Medine’ye hicretten sonra bazı Müslümanlar Kur’an-ı Kerim’le beraber başka milletlerin muharref kitaplarını okuyup öğrenmeyi ve onların içeriğini de hayatlarına katmayı arzu etmişlerdir. Muharref Tevrat’la beraber Kur’an öğrenimini eş zamanda yapan Hz. Ömer, öğrendiklerini Hz. Peygamber’e (sav) arzetmek isteyince, Resulullah’ın (sav) rengi değişmiş ve sonra da “Aranızda Musa olsaydı, siz de bana değil de ona tabi olsaydınız, yine de dalalette olurdunuz.[10] Çünkü ümmetlerden siz benim payıma; peygamberlerden de ben sizin payınıza düştüm.”[11]buyurarak böyle bir davranışa onay vermemiştir.

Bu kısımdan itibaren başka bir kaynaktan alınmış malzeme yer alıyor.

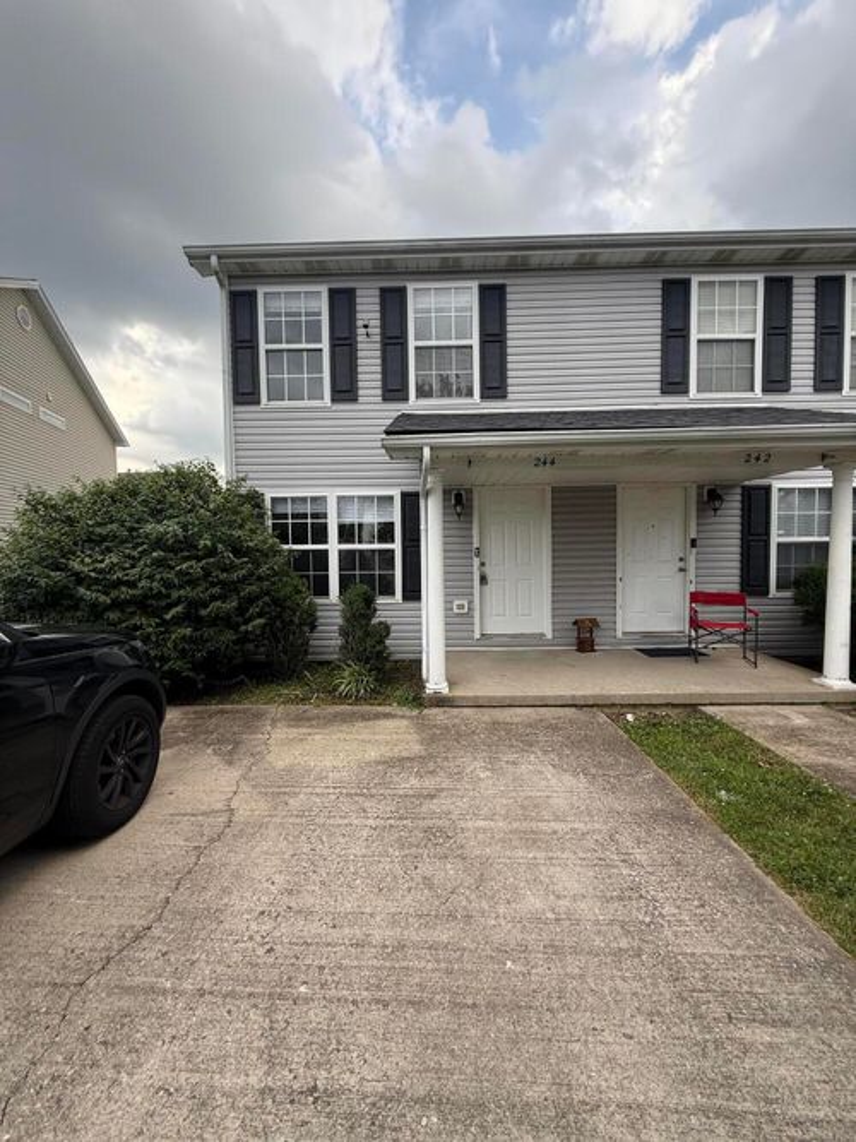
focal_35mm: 14
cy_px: 571
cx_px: 428
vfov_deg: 102.1
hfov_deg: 85.7
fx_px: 462
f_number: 2.2
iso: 64
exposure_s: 1/241
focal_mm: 2.22
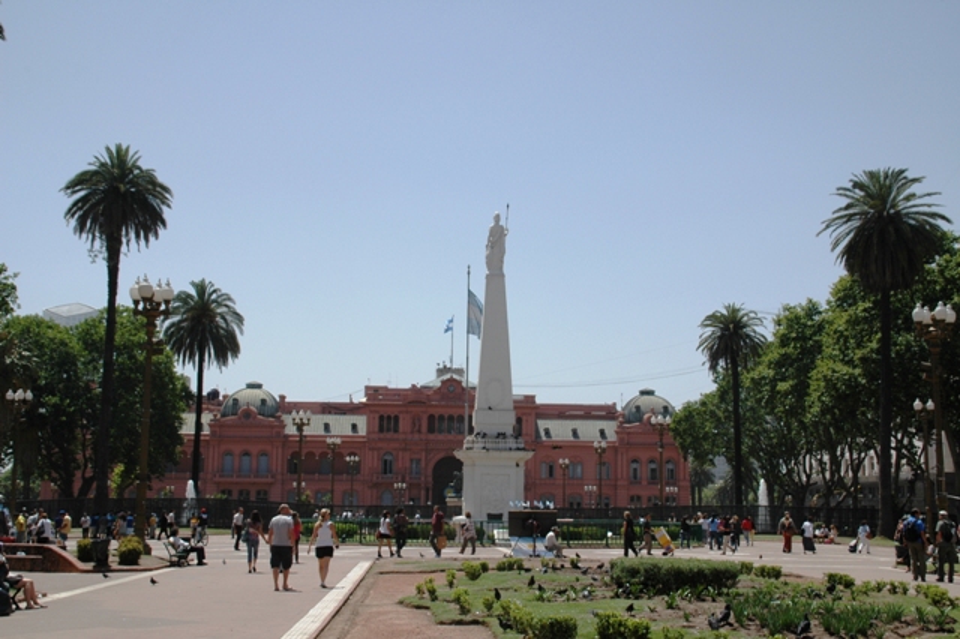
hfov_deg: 41.1
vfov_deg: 28.0
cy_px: 320
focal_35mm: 48
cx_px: 480
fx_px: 1279
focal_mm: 32
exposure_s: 1/400
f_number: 10
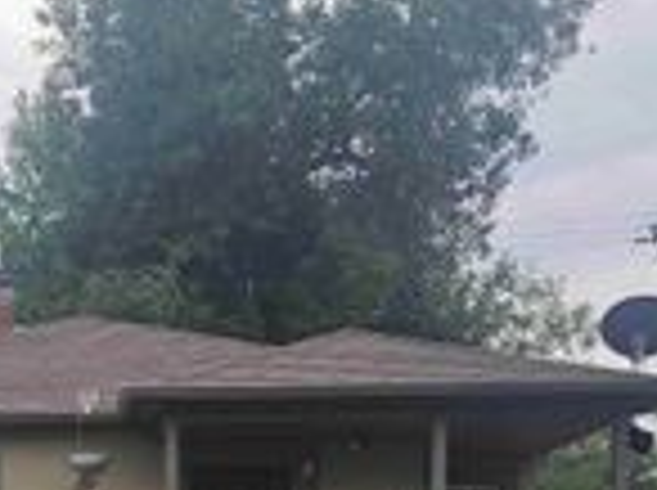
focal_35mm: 79
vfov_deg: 17.0
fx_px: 1497
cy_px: 717
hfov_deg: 23.6
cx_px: -14
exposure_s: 1/461
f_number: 1.8
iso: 25
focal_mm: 5.4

Hz. Peygamber (sav), bu uygulamaya onay verecek olsaydı, bu yapılan eylem bir sünnet olacak ve bunun arkasına sığınarak insanlar gerekli alt yapıyı oluşturmadan zihinlerini yanlış fikirlere ve batıl dinlere açacaklardı. Yahudilikten ihtida eden bir grup Müslüman, Resulullah’a (sav) Kur’an’la beraber Tevrat’ı da okuyup ikame etmeyi teklif ettiklerinde Yüce Allah, bu karmaşık uygulama isteğine müdahale etmiş ve “يَا أَيُّهَا الَّذِينَ آمَنُواْ ادْخُلُواْ فِي السِّلْمِ كَآفَّةً” “Ey iman edenler! Her şeyinizle Müslüman olunuz.”[12]Buyurmak suretiyle bölünmüş, tevhidîlikten uzak ve Kur’an-ı Kerim’den onay almayan bir yaşayış şeklini kabul etmemiştir.[13]Verilmek istenen mesaj gayet nettir: Biraz müslümanlık, biraz Yahudilik, biraz ideolojik hayat tarzı diye bir karışım İslâm’ın tevhid ilkesine aykırıdır. Din bir bütündür, kabul etmeyerek tek bir hükmünü bile inkâr edenin müslümanlıkla bir ilgisi kalmaz.
[1] Ebu’l-Müntehâ, Şerh-u Fıkh-ı Ekber, s. 23.
[2] Bakara 2 / 285.
[3] Bak: Bakara 2 / 138.
[4] Taberî, Câmiu’l-Beyân, I / 622-3.
[5] İbni Hanbel, Müsned, (tah: Muhammed Şakir, h. no: 8576), c. XVI, s. 244.
[6] Bak: Yusuf 12 / 106.
[7] En’am 6 / 82.
[8] İbni Kesîr, Tefsiru’l-Kur’ani’l-Azim, II / 145.
[9] Sülemî, Hakaiku’t-Tefsir, I / 206.
[10] Hz. Peygamber bu hadisiyle esas vurguyu kendisinin son peygamber oluşuna yapmıştır. Konuyu bu çerçevede değerlendirmek gerekir.
[11] İbni Hemmam, Musannef, X / 314; İbni Hanbel, Müsned, III / 470; İbni Hamza, Esbab-ı Vürud-il Hadis, II / 1402.
[12] Bakara 2 / 208.
[13] Taberî, Câmiu’l-Beyân, II / 337.